* MATERIAL TO PROCESS *
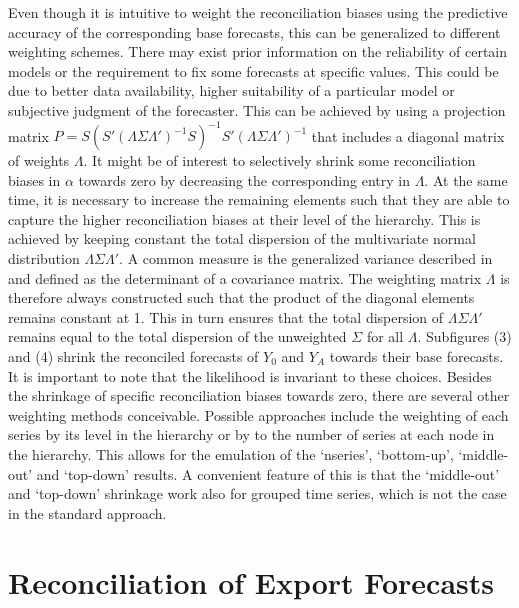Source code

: \documentclass[a4paper,fleqn,11pt]{article}
\begin{document}
Even though it is intuitive to weight the reconciliation biases using the predictive accuracy of the corresponding base forecasts, this can be generalized to different weighting schemes. There may exist prior information on the reliability of certain models or the requirement to fix some forecasts at specific values. This could be due to better data availability, higher suitability of a particular model or subjective judgment of the forecaster. This can be achieved by using a projection matrix $P= S(S'(\Lambda\Sigma\Lambda')^{-1}S)^{-1}S'(\Lambda\Sigma\Lambda')^{-1}$ that includes a diagonal matrix of weights $\Lambda$. It might be of interest to selectively shrink some reconciliation biases in $\alpha$ towards zero by decreasing the corresponding entry in $\Lambda$. At the same time, it is necessary to increase the remaining elements such that they are able to capture the higher reconciliation biases at their level of the hierarchy. This is achieved by keeping constant the total dispersion of the  multivariate normal distribution $\Lambda\Sigma\Lambda'$. A common measure is the generalized variance described in \cite{Mustonen1997} and defined as the determinant of a covariance matrix. The weighting matrix $\Lambda$ is therefore always constructed such that the product of the diagonal elements remains constant at 1. This in turn ensures that the total dispersion of $\Lambda\Sigma\Lambda'$ remains equal to the total dispersion of the unweighted $\Sigma$ for all $\Lambda$. Subfigures (3) and (4) shrink the reconciled forecasts of $Y_0$ and $Y_A$ towards their base forecasts.\\

It is important to note that the likelihood is invariant to these choices. Besides the shrinkage of specific reconciliation biases towards zero, there are several other weighting methods conceivable.  Possible approaches include the weighting of each series by its level in the hierarchy or by to the number of series at each node in the hierarchy. This allows for the emulation of the `nseries', `bottom-up', `middle-out' and `top-down' results. A convenient feature of this is that the `middle-out' and `top-down' shrinkage work also for grouped time series, which is not the case in the standard approach. \\

\clearpage


\section{Reconciliation of Export Forecasts}
\label{sec:appl}
\end{document}
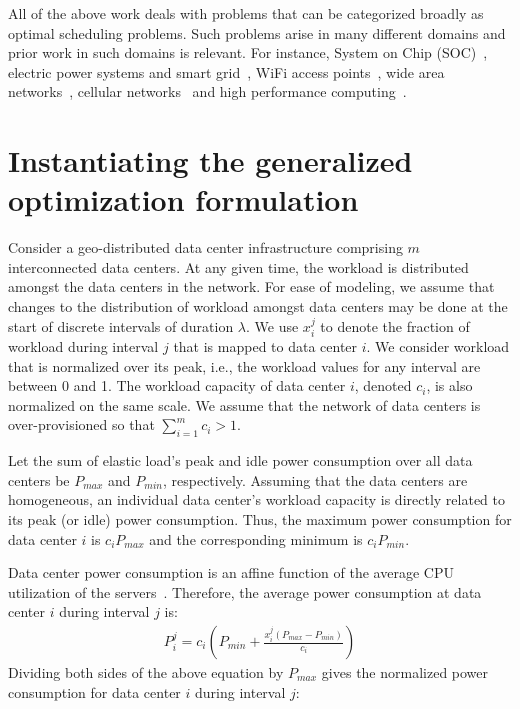 All of the above work deals with problems that can be categorized broadly as optimal scheduling problems. Such problems arise in many different domains and prior work in such domains is relevant. For instance, System on Chip (SOC)~\cite{Fang:2011:COP:1995896.1995940}, electric power systems and smart grid~\cite{Javed:2008:ULP:1485753.1485792,Logenthiran2011138,Celli:2001:PICA,FahadJavedAdOpt.SASO.2009.26}, WiFi access points~\cite{Marsan:2010:SAM:1791314.1791340}, wide area networks~\cite{Cavdar:2011:ECOC}, cellular networks~\cite{Peng:2011:BTSSaving:Mobicom} and high performance computing~\cite{Lee:ServerConsolidation:2011:Globecom,Pinheiro01loadbalancing,Yao:DCPowerReduction:2012:INFOCOM,Herodotou:Starfish:2011:CIDR,Herodotou:2011:NOS:2038916.2038934,Aikema:ElecCostHPC:2011:ISSST}.

\section{Instantiating the generalized optimization formulation}\label{sec:case1:instantiating} %
Consider a geo-distributed data center infrastructure
comprising $m$ interconnected data
centers. At any given time, the workload is distributed amongst the data
centers in the network. For ease of modeling, we assume that changes to the distribution of workload amongst data centers may be done at the start of discrete intervals of duration $\lambda$. We use $x_i^j$ to denote the fraction of workload during interval $j$ that is mapped to data center $i$.  We consider workload that is normalized over its peak, i.e., the workload values for any interval are between 0 and 1. The workload capacity of data center $i$, denoted $c_i$, is also normalized on the same scale. We assume that the network of data centers is over-provisioned so that $\sum_{i=1}^m c_i > 1$.

Let the sum of elastic load's peak and idle power consumption over all data centers be $P_{max}$ and $P_{min}$, respectively. Assuming that the data centers are homogeneous, an individual data center's workload capacity is directly related to its peak (or idle) power consumption. Thus, the maximum power consumption for data center $i$ is $c_iP_{max}$ and the corresponding minimum is $c_iP_{min}$. 

Data center power consumption is an affine function of the average CPU utilization of the servers~\cite{Fan:power:ICSA:2007}. Therefore, the average power consumption at data center $i$ during interval $j$ is: 
\begin{align}
P_i^j = c_i \left(P_{min}+\frac{x_i^j\left(P_{max}-P_{min}\right)}{c_i}\right)
\end{align}
Dividing both sides of the above equation by $P_{max}$ gives the normalized power consumption for data center $i$ during interval $j$:

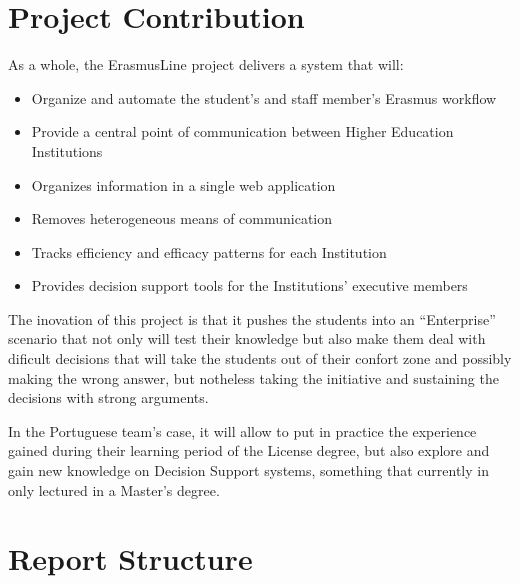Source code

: \newpage

\section{Project Contribution}

As a whole, the ErasmusLine project delivers a system that will:

\begin{itemize}
  \item Organize and automate the student's and staff member's Erasmus workflow
  \item Provide a central point of communication between Higher Education
  Institutions
  \item Organizes information in a single web application
  \item Removes heterogeneous means of communication
  \item Tracks efficiency and efficacy patterns for each Institution
  \item Provides decision support tools for the Institutions' executive members
\end{itemize}

The inovation of this project is that it pushes the students into an
``Enterprise'' scenario that not only will test their knowledge but also make
them deal with dificult decisions that will take the students out of their
confort zone and possibly making the wrong answer, but notheless taking the
initiative and sustaining the decisions with strong arguments.


In the Portuguese team's case, it will allow to put in practice the experience
gained during their learning period of the License degree, but also explore
and gain new knowledge on Decision Support systems, something that
currently in only lectured in a Master's degree.


\section{Report Structure}


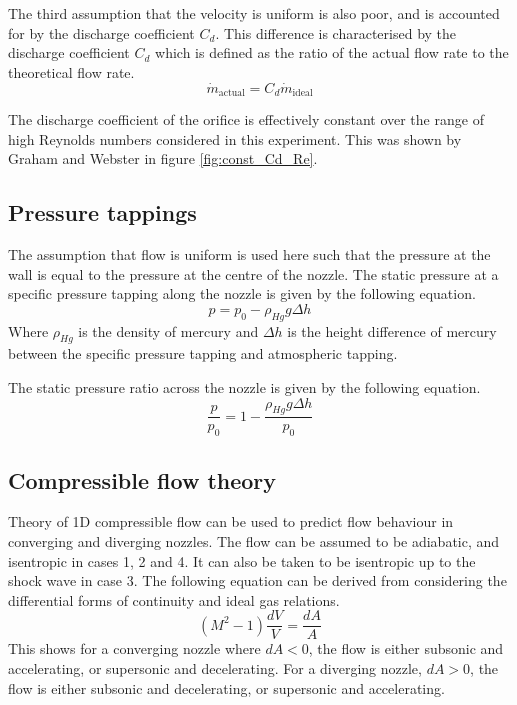 \documentclass{article}
\begin{document}
The third assumption that the velocity is uniform is also poor, and is accounted for by the discharge coefficient $C_d$.
This difference is characterised by the discharge coefficient $C_d$ which is defined as the ratio of the actual flow rate to the theoretical flow rate.
\begin{equation}
    \dot{m}_\text{actual} = C_d \dot{m}_\text{ideal}
\end{equation}

The discharge coefficient of the orifice is effectively constant over the range of high Reynolds numbers considered in this experiment.
This was shown by Graham and Webster \cite{Graham_K_Webster:2019} in figure \ref{fig:const_Cd_Re}.

\subsection{Pressure tappings}
The assumption that flow is uniform is used here such that the pressure at the wall is equal to the pressure at the centre of the nozzle.
The static pressure at a specific pressure tapping along the nozzle is given by the following equation.
\begin{equation}
    p = p_0 - \rho_{Hg} g \Delta h
\end{equation}
Where $\rho_{Hg}$ is the density of mercury and $\Delta h$ is the height difference of mercury between the specific pressure tapping and atmospheric tapping.

The static pressure ratio across the nozzle is given by the following equation.
\begin{equation}
    \frac{p}{p_0} = 1 - \frac{\rho_{Hg} g \Delta h}{p_0}
\end{equation}

\subsection{Compressible flow theory}
Theory of 1D compressible flow can be used to predict flow behaviour in converging and diverging nozzles.
The flow can be assumed to be adiabatic, and isentropic in cases 1, 2 and 4.
It can also be taken to be isentropic up to the shock wave in case 3.
The following equation can be derived from considering the differential forms of continuity and ideal gas relations.
\begin{equation}
    (M^2 - 1)\frac{dV}{V} = \frac{dA}{A}
    \label{eqn:condiv_theory}
\end{equation}
This shows for a converging nozzle where $dA < 0$, the flow is either subsonic and accelerating, or supersonic and decelerating.
For a diverging nozzle, $dA > 0$, the flow is either subsonic and decelerating, or supersonic and accelerating.
\end{document}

* TASK TO CARRY OUT *
Throughout the data above, copy all lines where the word "constant" is found.

* COMPLETED TASK *
Even though it is intuitive to weight the reconciliation biases using the predictive accuracy of the corresponding base forecasts, this can be generalized to different weighting schemes. There may exist prior information on the reliability of certain models or the requirement to fix some forecasts at specific values. This could be due to better data availability, higher suitability of a particular model or subjective judgment of the forecaster. This can be achieved by using a projection matrix $P= S(S'(\Lambda\Sigma\Lambda')^{-1}S)^{-1}S'(\Lambda\Sigma\Lambda')^{-1}$ that includes a diagonal matrix of weights $\Lambda$. It might be of interest to selectively shrink some reconciliation biases in $\alpha$ towards zero by decreasing the corresponding entry in $\Lambda$. At the same time, it is necessary to increase the remaining elements such that they are able to capture the higher reconciliation biases at their level of the hierarchy. This is achieved by keeping constant the total dispersion of the  multivariate normal distribution $\Lambda\Sigma\Lambda'$. A common measure is the generalized variance described in \cite{Mustonen1997} and defined as the determinant of a covariance matrix. The weighting matrix $\Lambda$ is therefore always constructed such that the product of the diagonal elements remains constant at 1. This in turn ensures that the total dispersion of $\Lambda\Sigma\Lambda'$ remains equal to the total dispersion of the unweighted $\Sigma$ for all $\Lambda$. Subfigures (3) and (4) shrink the reconciled forecasts of $Y_0$ and $Y_A$ towards their base forecasts.\\
The discharge coefficient of the orifice is effectively constant over the range of high Reynolds numbers considered in this experiment.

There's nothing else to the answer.